## Passage provided:

Since a young age, Tom Carroll has cultivated a passion for both the sciences and humanities, which he will pursue next year through the Rhodes Scholarship at the University of Oxford in England. Carroll is currently the president of Brown College and the president and co-founder of the Rice Classics Club. 

“I did a lot of Latin in high school, but I’ve also been a science fan,” Carroll, a Brown College senior, said. “My parents are both material scientists, so science was a pretty big part of my household growing up. Latin was kind of my rebellious phase, but it always stuck with me.” 

The Rhodes Scholarship, created in 1902 by the will of British philanthropist Cecil Rhodes, provides all expenses for two to three years of study at Oxford. One of the most famous academic awards for American college graduates, the Rhodes selects 32 applicants on the basis of intellect, character, leadership and commitment to service, according to the Rhodes press release. 

To apply, students must first seek endorsements from their universities. This year, 2000 students sought endorsements, and 869 were chosen by 316 different universities. The scholarship committees interview the strongest applicants in each of the 16 geographical U.S. districts and select two students per district.

Carroll is the 12th Rhodes scholar from Rice University. The last Rice student to win the scholarship was Ye Jin Kang (Will Rice ’11) in 2011.

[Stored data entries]
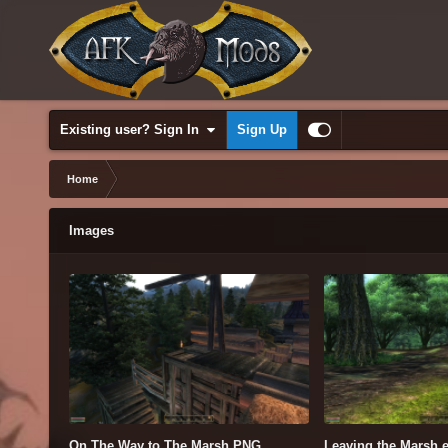
Existing user? Sign In
Sign Up
Home
Images
On The Way to The Marsh.PNG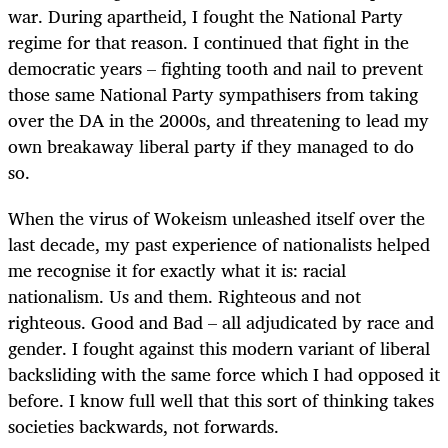
war. During apartheid, I fought the National Party
regime for that reason. I continued that fight in the
democratic years – fighting tooth and nail to prevent
those same National Party sympathisers from taking
over the DA in the 2000s, and threatening to lead my
own breakaway liberal party if they managed to do
so.
When the virus of Wokeism unleashed itself over the
last decade, my past experience of nationalists helped
me recognise it for exactly what it is: racial
nationalism. Us and them. Righteous and not
righteous. Good and Bad – all adjudicated by race and
gender. I fought against this modern variant of liberal
backsliding with the same force which I had opposed it
before. I know full well that this sort of thinking takes
societies backwards, not forwards.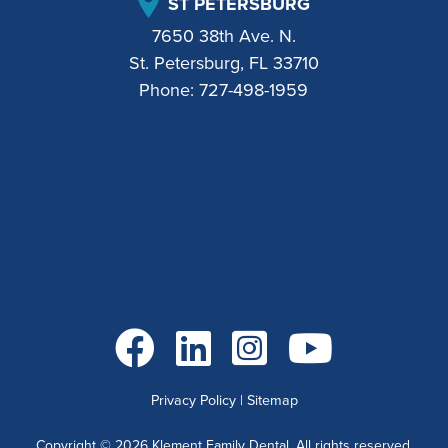
ST PETERSBURG
7650 38th Ave. N.
St. Petersburg, FL 33710
Phone:
727-498-1959
Go to Facebook
Go to LinkedIn
Go to Instagram
Go to YouTube
Privacy Policy
|
Sitemap
Copyright ©
2026
Klement Family Dental. All rights reserved.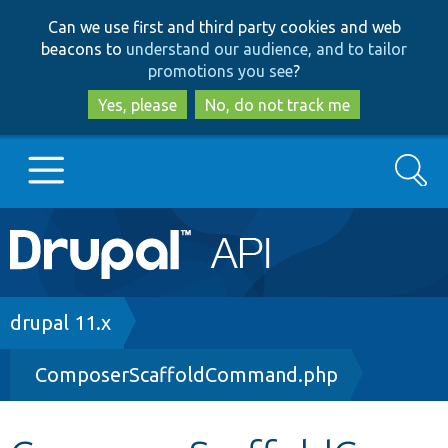
Skip
Skip
Can we use first and third party cookies and web
to
to
beacons to
understand our audience, and to tailor
main
search
promotions you see
?
content
Yes, please
No, do not track me
Search
Main
Go to Drupal.org
navigation
Drupal 7
Breadcrumb
drupal 11.x
ComposerScaffoldCommand.php
Drupal 8+
Other projects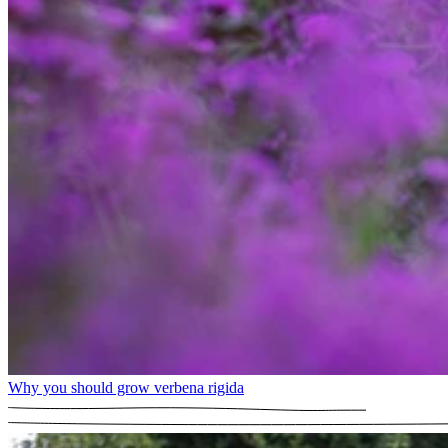
Why you should grow verbena rigida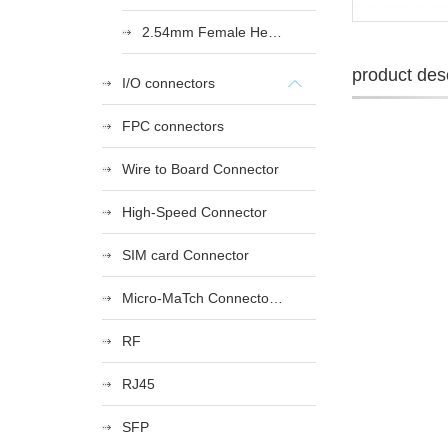
2.54mm Female Heade
product desc
I/O connectors
FPC connectors
Wire to Board Connector
High-Speed Connector
SIM card Connector
Micro-MaTch Connector Series
RF
RJ45
SFP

## Work instruction 1:
Print the part of the article about Tom Carroll starting with "The Rhodes Scholarship, created" and going on through "Rice ’11) in 2011.".
## Work instruction 2:
Translate this sentence from the article about Tom Carroll into Spanish: "To apply, students must first seek endorsements from their universities."
## Work instruction 3:
Go on with the article about Tom Carroll from its last sentence.
These stored data entries are separate material, apart from the article about Tom Carroll.

## Result 1:
The Rhodes Scholarship, created in 1902 by the will of British philanthropist Cecil Rhodes, provides all expenses for two to three years of study at Oxford. One of the most famous academic awards for American college graduates, the Rhodes selects 32 applicants on the basis of intellect, character, leadership and commitment to service, according to the Rhodes press release. 

To apply, students must first seek endorsements from their universities. This year, 2000 students sought endorsements, and 869 were chosen by 316 different universities. The scholarship committees interview the strongest applicants in each of the 16 geographical U.S. districts and select two students per district.

Carroll is the 12th Rhodes scholar from Rice University. The last Rice student to win the scholarship was Ye Jin Kang (Will Rice ’11) in 2011.

## Result 2:
Para postularse, los estudiantes primero deben buscar el respaldo de sus universidades.

## Result 3:
Carroll, a biochemistry and classics double major, plans to complete a doctorate in clinical medicine, integrating his interests through the lens of cancer research.

“I’ve done not only science research and classics, but also bioethics, mythology, just trying to get a taste of everything,”  Carroll said. “That’s really influenced how I do my science research, just different methods and trying the same problem from a lot of angles.”

Carroll found overlap between different fields in their research methodologies. He is currently working in the field of tumor immunology, a crossroads between cancer and the function of the immune system. He is also researching his senior thesis, a study of Proto-Indo-European mythology and language. 

“People hypothesize it existed, but they’ve never seen it firsthand because it’s so old that there’s no written record of it,” Carroll said. “For something like this, when you’re looking at something you have so little information on, you have to take a lot of different angles to see the full picture.”

By combining methods from various disciplines, Carroll hopes to be a part of the push to find a broad cure for cancer, rather than a specific treatment for a targeted therapy. 

“A lot of cancer researchers are doing great work in their own specialized field,” Carroll said. “But cancer is such a diverse entity, so heterogeneous, that it’s going to be difficult to arrive at a cure coming from one perspective.”

Carroll, who has a family history of cancer, gets his motivation from helping the millions of families who are affected by cancer every year. 

“I’ve always had an idea that this is the direction I want to take with my career,” Carroll said. 

The Rhodes scholarship came to Carroll’s attention this summer. His interest in Oxford stemmed from its strength in cancer research, but also its other distinguished programs, particularly its classics department, which is the oldest in the world. 

“It’s a place where I can continue building on my set of broad perspectives,” Carroll said. “Continuing to challenge myself with ideas from a variety of fields is going to be key for my intellectual development, especially with the sort of research philosophy I’m looking to cultivate, and I think Oxford will be the ideal place to do just that.”